Limitations & Future Work

  • Bottlenecked by Hidden State Size: Linear attention's fixed-size state limits cross-step retrieval, maintaining a gap with Llama on RULER.
  • Structural Ceiling: While this work raises the ceiling from rank-1 to rank-2, the benefits of rank-3+ structured decay remain systematically unexplored.
  • Future Directions: Mitigating recency bias through sliding windows or global attention biases (e.g., ATLAS) could further close the retrieval gap with Softmax.
  • vs Gated DeltaNet / DeltaNet: These use "diagonal + rank-1" structures.
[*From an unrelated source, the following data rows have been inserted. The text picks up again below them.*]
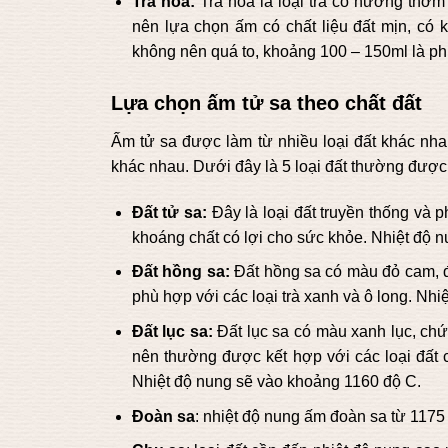
Trà hoa:
Trà hoa là loại trà có hương thơm
nên lựa chọn ấm có chất liệu đất mịn, có 
không nên quá to, khoảng 100 – 150ml là ph
Lựa chọn ấm tử sa theo chất đất
Ấm tử sa được làm từ nhiều loại đất khác nhau
khác nhau. Dưới đây là 5 loại đất thường được
Đất tử sa:
Đây là loại đất truyền thống và 
khoáng chất có lợi cho sức khỏe. Nhiệt độ 
Đất hồng sa:
Đất hồng sa có màu đỏ cam, đ
phù hợp với các loại trà xanh và ô long. Nh
Đất lục sa:
Đất lục sa có màu xanh lục, ch
nên thường được kết hợp với các loại đất c
Nhiệt độ nung sẽ vào khoảng 1160 độ C.
Đoàn sa
: nhiệt độ nung ấm đoàn sa từ 1175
HDLA utilizes dual Householder transforms to reach "diagonal + rank-2," leading in memory and retrieval with minimal additional \(O(d_k)\) overhead.
  • vs Gated DeltaProduct: GDP stacks rank via iterations without strong structure; HDLA achieves better performance at half the computational cost of GDP3.
  • vs ParallelFlow: ParallelFlow supports "Identity + rank-n" partial parallelism but does not accommodate arbitrary diagonal terms common in linear attention; HDLA's algorithm supports both.

Rating

  • Novelty: ⭐⭐⭐⭐⭐ Systematically advances linear attention decay from rank-1 to structured rank-2 with a universal algorithm.
  • Experimental Thoroughness: ⭐⭐⭐⭐⭐ Covers multiple tasks (MAD, Zoology, RULER), scales, and rigorous computational comparisons.
  • Writing Quality: ⭐⭐⭐⭐ Theoretically rigorous, though some core derivations are dense and moved to the appendix.
  • Value: ⭐⭐⭐⭐⭐ Provides both a high-performance model and a reusable rank-generalized training foundation.